Abstract

The Revd Robert Henry Codrington (1830–1922) is best known today as one of the founding fathers of Melanesian anthropology. Having joined the Melanesian Mission in 1865, Codrington served as headmaster of its training college on Norfolk Island from 1867 until his retirement in 1887. From this base, he travelled regularly throughout the region, carrying out his official duties and pursuing (with what Nick Stanley characterizes as a remarkably humanist perspective) groundbreaking linguistic and anthropological research, especially in northern Vanuatu and the Solomon Islands.
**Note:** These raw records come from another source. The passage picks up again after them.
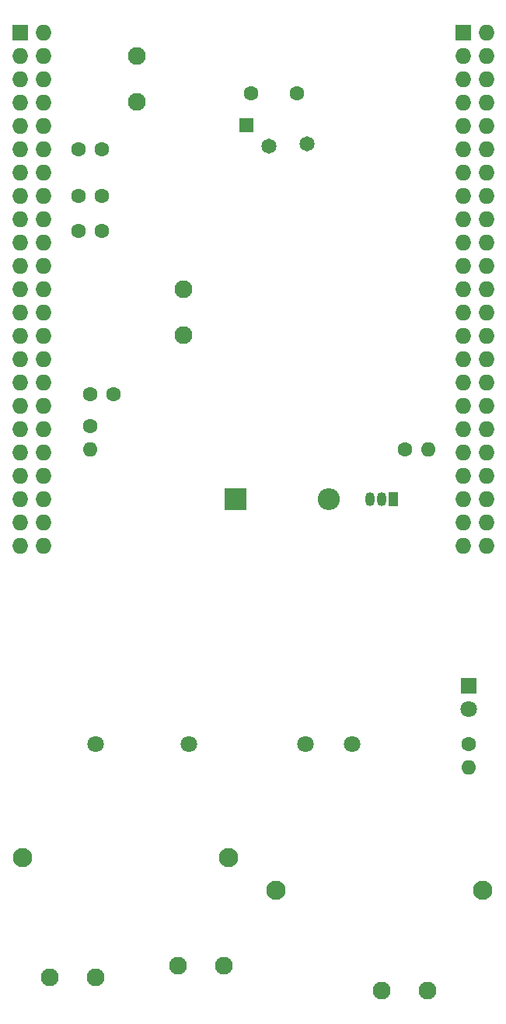
<source format=gbs>
G04 #@! TF.GenerationSoftware,KiCad,Pcbnew,5.1.5-1.fc30*
G04 #@! TF.CreationDate,2020-06-02T12:14:53+03:00*
G04 #@! TF.ProjectId,savustin_real2,73617675-7374-4696-9e5f-7265616c322e,rev?*
G04 #@! TF.SameCoordinates,PX6d2994cPYa3a71e0*
G04 #@! TF.FileFunction,Soldermask,Bot*
G04 #@! TF.FilePolarity,Negative*
%FSLAX46Y46*%
G04 Gerber Fmt 4.6, Leading zero omitted, Abs format (unit mm)*
G04 Created by KiCad (PCBNEW 5.1.5-1.fc30) date 2020-06-02 12:14:53*
%MOMM*%
%LPD*%
G04 APERTURE LIST*
%ADD10C,2.100000*%
%ADD11C,1.600000*%
%ADD12C,1.650000*%
%ADD13R,1.650000X1.650000*%
%ADD14O,2.400000X2.400000*%
%ADD15R,2.400000X2.400000*%
%ADD16C,1.800000*%
%ADD17R,1.800000X1.800000*%
%ADD18O,1.600000X1.600000*%
%ADD19C,1.950000*%
%ADD20R,1.050000X1.500000*%
%ADD21O,1.050000X1.500000*%
%ADD22R,1.727200X1.727200*%
%ADD23O,1.727200X1.727200*%
G04 APERTURE END LIST*
D10*
X2161200Y19354800D03*
X24661200Y19354800D03*
X52296400Y15849600D03*
X29796400Y15849600D03*
D11*
X27045000Y102600000D03*
X32045000Y102600000D03*
D12*
X33145000Y97100000D03*
X29045000Y96800000D03*
D13*
X26545000Y99100000D03*
D14*
X35560000Y58420000D03*
D15*
X25400000Y58420000D03*
D16*
X50800000Y35560000D03*
D17*
X50800000Y38100000D03*
D18*
X9525000Y63832500D03*
D11*
X9525000Y66372500D03*
D18*
X50800000Y29210000D03*
D11*
X50800000Y31750000D03*
D18*
X46418500Y63817500D03*
D11*
X43878500Y63817500D03*
D16*
X38060000Y31750000D03*
X32960000Y31750000D03*
X20260000Y31750000D03*
X10160000Y31750000D03*
D19*
X5120000Y6350000D03*
X10120000Y6350000D03*
X14605000Y101640000D03*
X14605000Y106640000D03*
X41289600Y4876800D03*
X46289600Y4876800D03*
X19090000Y7620000D03*
X24090000Y7620000D03*
D20*
X42545000Y58420000D03*
D21*
X40005000Y58420000D03*
X41275000Y58420000D03*
D19*
X19685000Y76240000D03*
X19685000Y81240000D03*
D11*
X9565000Y69850000D03*
X12065000Y69850000D03*
X8295000Y87630000D03*
X10795000Y87630000D03*
X8295000Y91440000D03*
X10795000Y91440000D03*
X8295000Y96520000D03*
X10795000Y96520000D03*
D22*
X50165000Y109220000D03*
D23*
X52705000Y109220000D03*
X50165000Y106680000D03*
X52705000Y106680000D03*
X50165000Y104140000D03*
X52705000Y104140000D03*
X50165000Y101600000D03*
X52705000Y101600000D03*
X50165000Y99060000D03*
X52705000Y99060000D03*
X50165000Y96520000D03*
X52705000Y96520000D03*
X50165000Y93980000D03*
X52705000Y93980000D03*
X50165000Y91440000D03*
X52705000Y91440000D03*
X50165000Y88900000D03*
X52705000Y88900000D03*
X50165000Y86360000D03*
X52705000Y86360000D03*
X50165000Y83820000D03*
X52705000Y83820000D03*
X50165000Y81280000D03*
X52705000Y81280000D03*
X50165000Y78740000D03*
X52705000Y78740000D03*
X50165000Y76200000D03*
X52705000Y76200000D03*
X50165000Y73660000D03*
X52705000Y73660000D03*
X50165000Y71120000D03*
X52705000Y71120000D03*
X50165000Y68580000D03*
X52705000Y68580000D03*
X50165000Y66040000D03*
X52705000Y66040000D03*
X50165000Y63500000D03*
X52705000Y63500000D03*
X50165000Y60960000D03*
X52705000Y60960000D03*
X50165000Y58420000D03*
X52705000Y58420000D03*
X50165000Y55880000D03*
X52705000Y55880000D03*
X50165000Y53340000D03*
X52705000Y53340000D03*
D22*
X1905000Y109220000D03*
D23*
X4445000Y109220000D03*
X1905000Y106680000D03*
X4445000Y106680000D03*
X1905000Y104140000D03*
X4445000Y104140000D03*
X1905000Y101600000D03*
X4445000Y101600000D03*
X1905000Y99060000D03*
X4445000Y99060000D03*
X1905000Y96520000D03*
X4445000Y96520000D03*
X1905000Y93980000D03*
X4445000Y93980000D03*
X1905000Y91440000D03*
X4445000Y91440000D03*
X1905000Y88900000D03*
X4445000Y88900000D03*
X1905000Y86360000D03*
X4445000Y86360000D03*
X1905000Y83820000D03*
X4445000Y83820000D03*
X1905000Y81280000D03*
X4445000Y81280000D03*
X1905000Y78740000D03*
X4445000Y78740000D03*
X1905000Y76200000D03*
X4445000Y76200000D03*
X1905000Y73660000D03*
X4445000Y73660000D03*
X1905000Y71120000D03*
X4445000Y71120000D03*
X1905000Y68580000D03*
X4445000Y68580000D03*
X1905000Y66040000D03*
X4445000Y66040000D03*
X1905000Y63500000D03*
X4445000Y63500000D03*
X1905000Y60960000D03*
X4445000Y60960000D03*
X1905000Y58420000D03*
X4445000Y58420000D03*
X1905000Y55880000D03*
X4445000Y55880000D03*
X1905000Y53340000D03*
X4445000Y53340000D03*
M02*

</source>
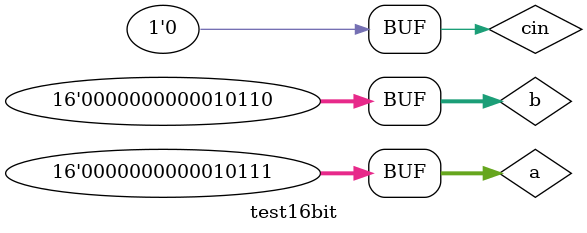
<source format=v>
`timescale 1ns / 1ps


module test16bit;

	// Inputs
	reg [15:0] a;
	reg [15:0] b;
	reg cin;

	// Outputs
	wire Cout;
	wire [15:0] s;

	// Instantiate the Unit Under Test (UUT)
	bit16fa uut (
		.a(a), 
		.b(b), 
		.cin(cin), 
		.Cout(Cout), 
		.s(s)
	);

	initial begin
		// Initialize Inputs
		a = 16'd23;
		b = 16'd72;
		cin = 0;

		// Wait 100 ns for global reset to finish
		#100;
        
		  a = 16'd83;
		b = 16'd90;
		cin = 0;
		#100
		a = 16'd23;
		b = 16'd100;
		cin = 0;
	#100
	a = 16'd100;
		b = 16'd72;
		cin = 0;

		// Wait 100 ns for global reset to finish
		#100;
		a = 16'd23;
		b = 16'd22;
		cin = 0;

		// Wait 100 ns for global reset to finish
		#100;
		// Add stimulus here

	end
      
endmodule


</source>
From 1880 he began publishing articles in academic journals, and in 1891 the Clarendon Press issued his The Melanesians: Studies in their anthropology and folklore, which is widely regarded as the first systematic study of its kind. It was standard anthropological practice at the time to study and collect objects alongside, and as part of, information about other aspects of social and cultural life, but it is clear from his publications that Codrington had an especially developed interest in Melanesian art and material culture. As Stanley demonstrates in his very welcome new study, this interest lay behind and was made manifest in the extensive collections that Codrington amassed during his time in the Pacific. To begin with, he attempted to make systematic collections for, first, the Blackmore Museum in Salisbury (not far from the family home in Wroughton), and then for the British Museum. Neither of these attempts was particularly successful, however, as the museums’ curators would not tell him what they wanted or respond to what he had sent them.